Pelatih Persebaya Surabaya Aji Santoso, mengingatkan anak asuhnya tidak abai dalam menjalankan protokol kesehatan. Upaya ini untuk menjaga para pemain terinfeksi virus corona.
Kasus virus corona kembali melonjak di Tanah Air. Bahkan, sejumlah rumah sakit tidak lagi menerima pasien yang terpapar virus tersebut karena sudah penuh.
Penyebaran virus corona yang kian menggila membuat pemerintah mengambil langkah ekstra. Pemberlakuan pembatasan kegiatan masyarakat (PPKM) skala mikro dilakukan selama 14 hari, terhitung sejak 22 Juni hingga 5 Juli 2021.
Situasi yang tengah terjadi membuat Aji waspada. Mengingat, Persebaya tetap melangsungkan persiapan jelang bergulirnya Liga 1 2021/22.
"Kedisiplinan dalam menerapkan pola hidup baru. Bahwa protokol kesehatan itu bukan karena adanya yang rewel dan bawel, ketika selesai aktivitas latihan juga harus diaplikasikan," kata Aji.
Selain itu, Aji menyampaikan para pemain Persebaya dalam kondisi yang semangat. Skuad Bajul Ijo, melahap semua materi latihan yang diberikan tanpa mengeluh.
"Karena yang saya selalu tekankan ketika latihan semua pemain dalam kondisi segar. Tidak boleh dalam kondisi kelelahan dalam latihan. Itu nanti akan agak sia-sia dan tidak efisien," ucapnya.
Latihan taktikal menjadi fokus utama yang diberikan. Setelah, pada beberapa bulan lalu Aji memperbaiki kondisi fisik Rendi Irwan dan kawan-kawan.

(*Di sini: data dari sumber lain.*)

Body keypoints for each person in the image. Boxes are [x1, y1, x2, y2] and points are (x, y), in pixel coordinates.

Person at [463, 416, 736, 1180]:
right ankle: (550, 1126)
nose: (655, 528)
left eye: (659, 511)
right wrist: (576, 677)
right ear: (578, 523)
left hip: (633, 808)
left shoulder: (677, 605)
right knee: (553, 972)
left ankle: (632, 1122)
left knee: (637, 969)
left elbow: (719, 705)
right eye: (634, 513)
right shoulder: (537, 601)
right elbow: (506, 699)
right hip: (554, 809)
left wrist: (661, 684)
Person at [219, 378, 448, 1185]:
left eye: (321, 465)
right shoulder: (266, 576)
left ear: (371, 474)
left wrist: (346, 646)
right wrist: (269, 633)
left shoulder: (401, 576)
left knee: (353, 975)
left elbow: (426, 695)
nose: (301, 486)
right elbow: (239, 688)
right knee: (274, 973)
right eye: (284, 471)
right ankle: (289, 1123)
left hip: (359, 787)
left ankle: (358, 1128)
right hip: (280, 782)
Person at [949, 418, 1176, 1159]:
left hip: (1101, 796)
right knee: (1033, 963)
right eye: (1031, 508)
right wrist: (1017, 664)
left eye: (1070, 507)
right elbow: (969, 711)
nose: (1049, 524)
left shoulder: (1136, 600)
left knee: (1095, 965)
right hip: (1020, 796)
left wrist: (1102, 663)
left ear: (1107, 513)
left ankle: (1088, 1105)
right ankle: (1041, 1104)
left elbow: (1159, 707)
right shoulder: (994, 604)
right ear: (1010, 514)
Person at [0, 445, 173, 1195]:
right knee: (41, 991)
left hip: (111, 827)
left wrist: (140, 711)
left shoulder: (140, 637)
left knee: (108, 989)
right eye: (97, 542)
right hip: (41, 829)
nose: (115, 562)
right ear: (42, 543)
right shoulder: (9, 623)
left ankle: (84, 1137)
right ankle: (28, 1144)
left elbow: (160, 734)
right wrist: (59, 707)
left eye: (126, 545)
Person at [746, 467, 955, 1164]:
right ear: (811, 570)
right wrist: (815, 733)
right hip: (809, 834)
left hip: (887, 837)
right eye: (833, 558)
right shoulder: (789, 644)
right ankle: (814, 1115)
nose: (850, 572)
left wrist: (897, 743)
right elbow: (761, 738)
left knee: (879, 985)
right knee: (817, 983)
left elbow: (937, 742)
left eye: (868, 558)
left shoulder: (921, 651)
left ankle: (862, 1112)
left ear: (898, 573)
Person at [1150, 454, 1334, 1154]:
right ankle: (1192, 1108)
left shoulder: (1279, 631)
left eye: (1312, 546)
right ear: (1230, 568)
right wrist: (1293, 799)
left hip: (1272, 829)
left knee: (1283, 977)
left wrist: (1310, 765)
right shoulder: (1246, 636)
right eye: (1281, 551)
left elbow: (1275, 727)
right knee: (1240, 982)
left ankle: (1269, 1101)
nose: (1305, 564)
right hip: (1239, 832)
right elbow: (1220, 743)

Persebaya OfficialDijadwalkan sepak mula Liga 1 2021/22, dilakukan pada 9 Juli mendatang. Persija Jakarta versus PSS Sleman, ditunjuk sebagai pertandingan pembuka, yang digelar di Stadion Pakansari, Cibinong.
Seluruh pertandingan Liga 1 2021/22 digelar di Pulau Jawa dengan menggunakan sistem bumble to bumble. Meski begitu, kompetisi sepakbola kasta teratas nasional tersebut tetap dilakukan secara penuh dengan 306 laga dilaksanakan.
Pertandingan tersebut bakal dilaksanakan dalam enam seri yang diputar di tiga klaster. Wilayahnya, meliputi Banten, DKI Jakarta, Jawa Barat, Jawa Tengah, Yogyakarta, dan Jawa Timur.
Adapun seri pertama dan keenam akan digelar di klaster Banten, Jakarta dan Jawa Barat. Lalu seri kedua dan kelima di klaster Jawa Tengah dan Yogyakarta. Kemudian seri ketiga serta seri keempat di klaster Jawa Timur.